Up to and including the line with "right shoulder: (579, 350)", write out the listing from its first line, minus the pictures.

*-*-*

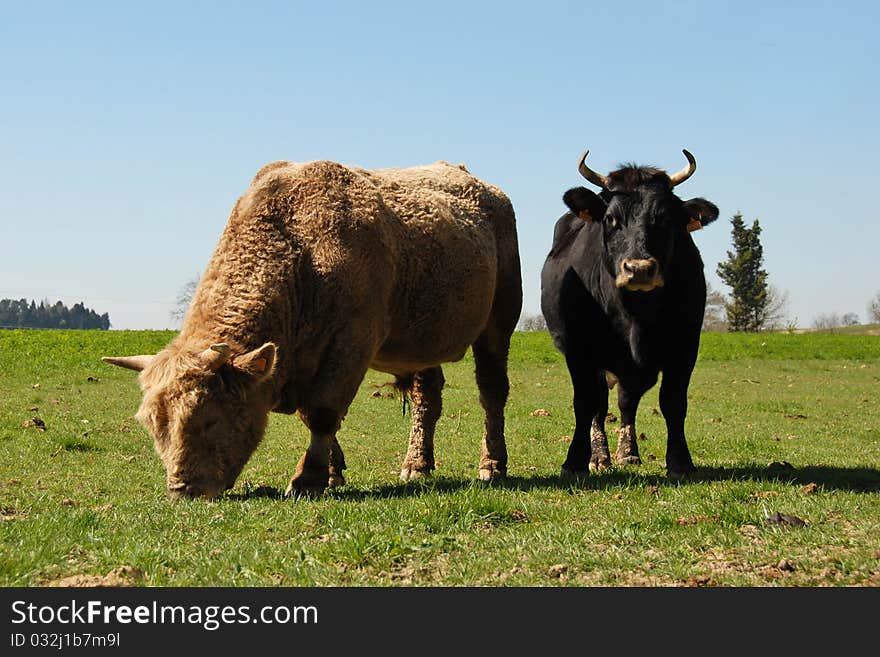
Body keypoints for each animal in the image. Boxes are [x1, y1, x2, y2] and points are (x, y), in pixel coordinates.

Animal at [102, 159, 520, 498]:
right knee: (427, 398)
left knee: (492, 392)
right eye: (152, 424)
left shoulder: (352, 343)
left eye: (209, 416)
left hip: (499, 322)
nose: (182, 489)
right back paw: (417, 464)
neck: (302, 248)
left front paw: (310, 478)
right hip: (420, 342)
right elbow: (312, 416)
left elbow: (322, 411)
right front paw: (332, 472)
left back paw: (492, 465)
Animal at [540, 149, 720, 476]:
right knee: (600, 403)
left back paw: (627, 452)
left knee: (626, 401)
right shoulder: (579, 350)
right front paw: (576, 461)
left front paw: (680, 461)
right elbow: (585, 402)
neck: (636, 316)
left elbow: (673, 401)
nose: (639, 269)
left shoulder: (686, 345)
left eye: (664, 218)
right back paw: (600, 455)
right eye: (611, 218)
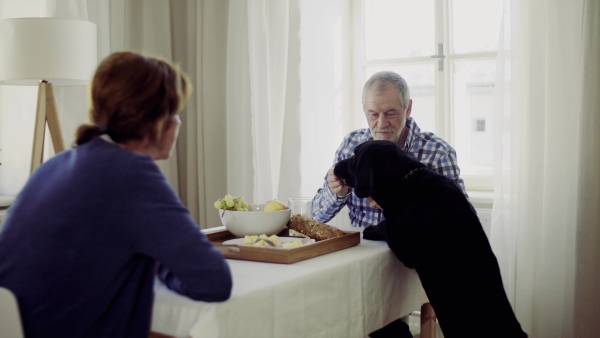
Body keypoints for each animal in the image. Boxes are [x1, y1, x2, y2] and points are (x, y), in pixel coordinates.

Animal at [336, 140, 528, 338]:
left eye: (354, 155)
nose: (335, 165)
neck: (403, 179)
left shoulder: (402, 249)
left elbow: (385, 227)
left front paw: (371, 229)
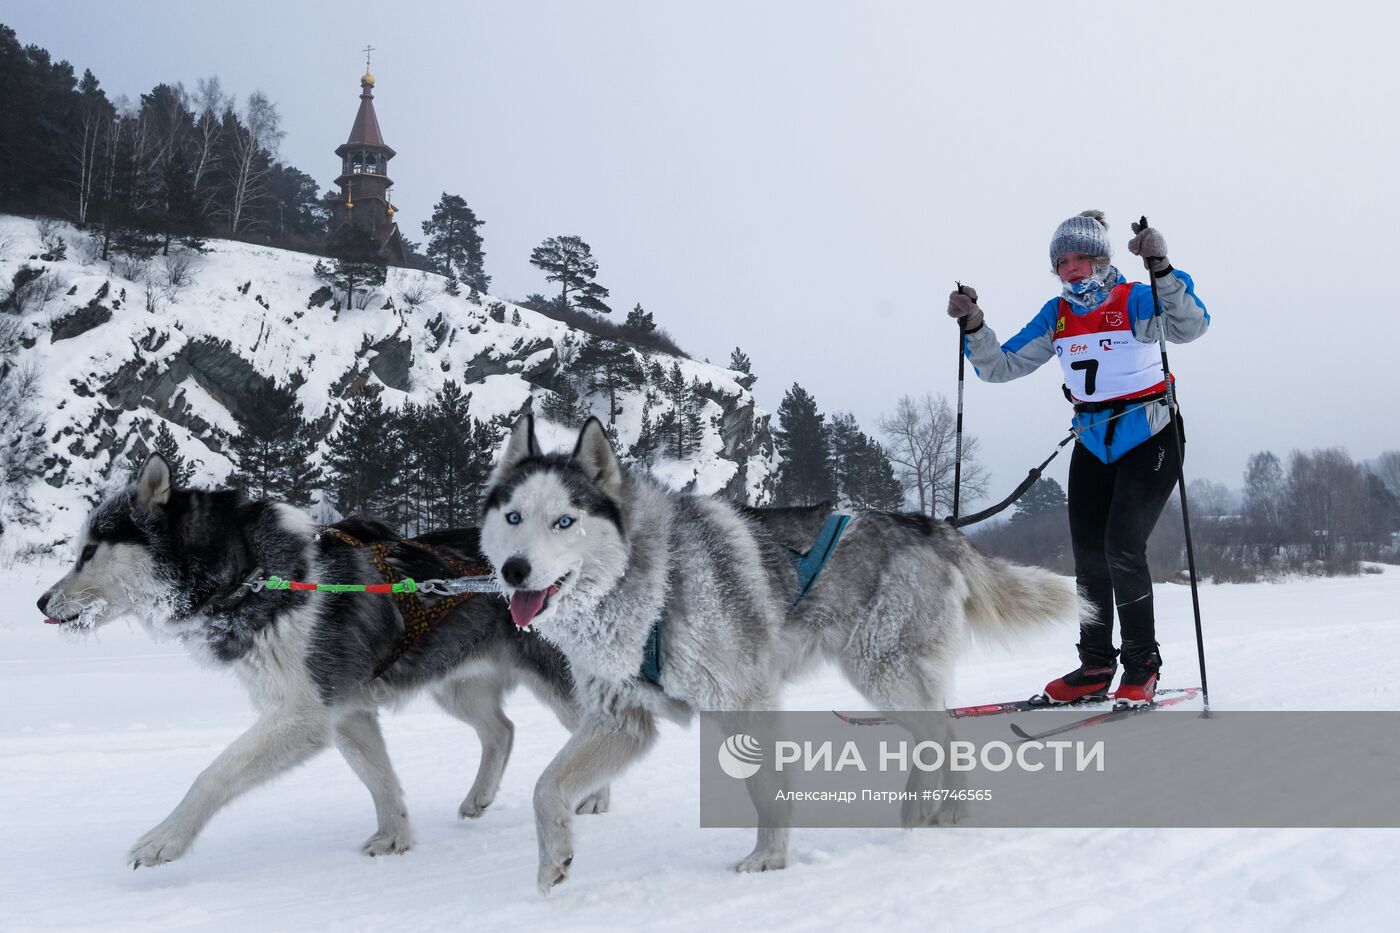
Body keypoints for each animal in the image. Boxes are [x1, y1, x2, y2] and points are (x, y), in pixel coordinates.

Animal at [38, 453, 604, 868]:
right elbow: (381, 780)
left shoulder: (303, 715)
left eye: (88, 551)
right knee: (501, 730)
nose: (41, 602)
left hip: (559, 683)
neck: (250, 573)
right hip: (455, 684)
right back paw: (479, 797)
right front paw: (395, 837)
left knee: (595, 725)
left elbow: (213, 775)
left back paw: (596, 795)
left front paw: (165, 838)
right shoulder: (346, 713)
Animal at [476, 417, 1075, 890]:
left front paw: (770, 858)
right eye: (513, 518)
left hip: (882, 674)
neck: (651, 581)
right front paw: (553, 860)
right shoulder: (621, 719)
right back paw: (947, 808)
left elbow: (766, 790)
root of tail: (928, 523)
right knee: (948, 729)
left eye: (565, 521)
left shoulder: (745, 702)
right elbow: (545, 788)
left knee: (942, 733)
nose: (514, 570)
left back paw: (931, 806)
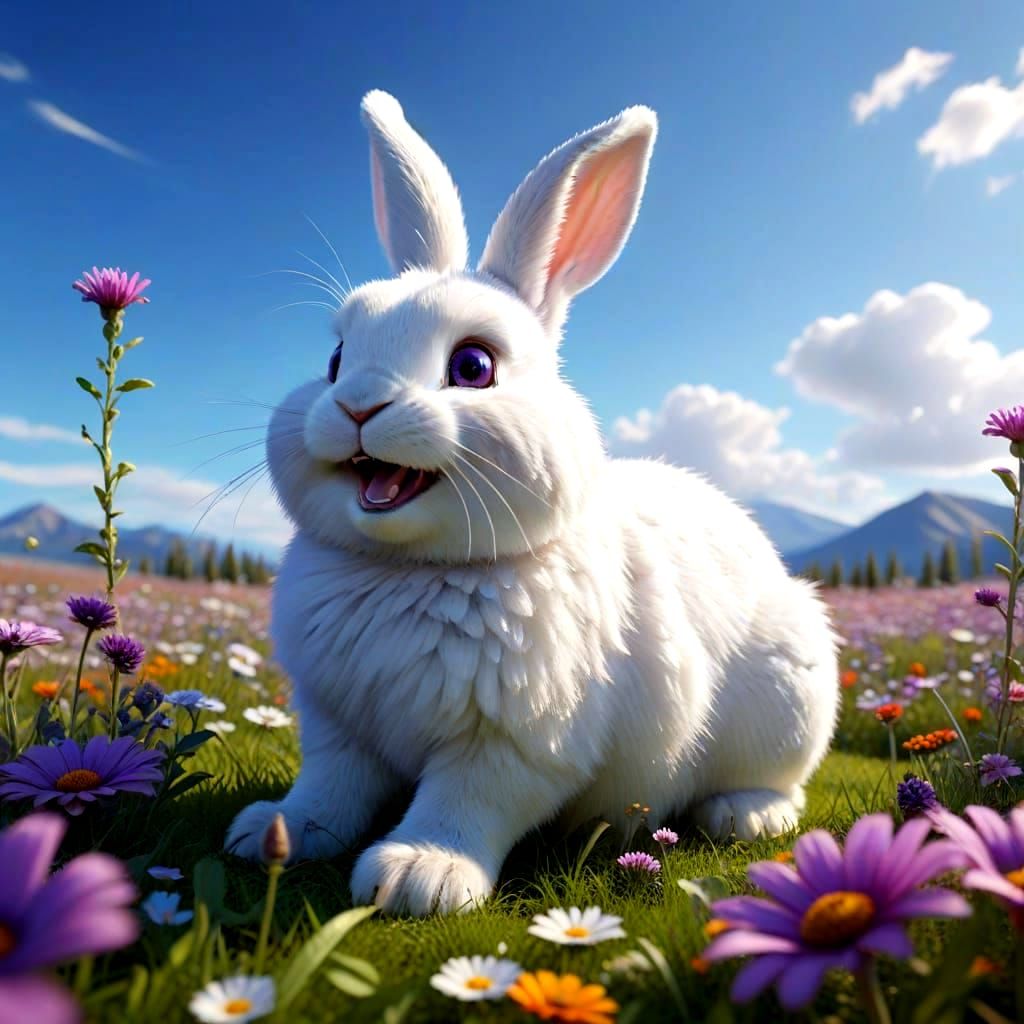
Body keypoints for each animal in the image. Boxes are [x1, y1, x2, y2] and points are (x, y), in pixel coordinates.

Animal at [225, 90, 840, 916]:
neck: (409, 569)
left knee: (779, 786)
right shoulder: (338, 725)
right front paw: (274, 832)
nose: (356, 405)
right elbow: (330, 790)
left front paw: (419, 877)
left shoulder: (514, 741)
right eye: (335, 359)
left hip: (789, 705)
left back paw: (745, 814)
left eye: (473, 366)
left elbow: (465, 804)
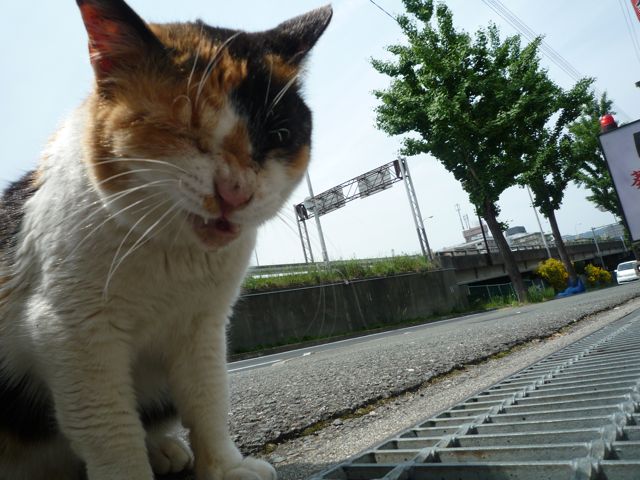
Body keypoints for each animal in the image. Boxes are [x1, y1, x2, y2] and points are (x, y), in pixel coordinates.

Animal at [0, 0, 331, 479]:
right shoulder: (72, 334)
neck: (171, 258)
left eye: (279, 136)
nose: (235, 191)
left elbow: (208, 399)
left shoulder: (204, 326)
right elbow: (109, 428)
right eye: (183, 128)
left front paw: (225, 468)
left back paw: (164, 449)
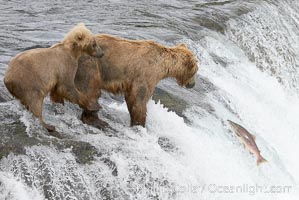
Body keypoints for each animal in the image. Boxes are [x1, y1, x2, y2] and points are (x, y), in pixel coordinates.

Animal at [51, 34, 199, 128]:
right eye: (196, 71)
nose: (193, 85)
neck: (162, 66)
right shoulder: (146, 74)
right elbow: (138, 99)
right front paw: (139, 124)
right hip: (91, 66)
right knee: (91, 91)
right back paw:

*-*-*

▶ **Answer section**:
Body keypoints for each animal in the image. Boxes are [x1, y1, x2, y2] and points are (x, y), in pixel coordinates.

Animal at [102, 159, 520, 498]:
right knee: (427, 398)
left knee: (492, 392)
right eye: (152, 424)
left shoulder: (352, 343)
left eye: (209, 416)
left hip: (499, 322)
nose: (182, 489)
right back paw: (417, 464)
neck: (302, 248)
left front paw: (310, 478)
right hip: (420, 342)
right elbow: (312, 416)
left elbow: (322, 411)
right front paw: (332, 472)
left back paw: (492, 465)
Animal at [540, 149, 720, 476]:
right knee: (600, 403)
left back paw: (627, 452)
left knee: (626, 401)
right shoulder: (579, 350)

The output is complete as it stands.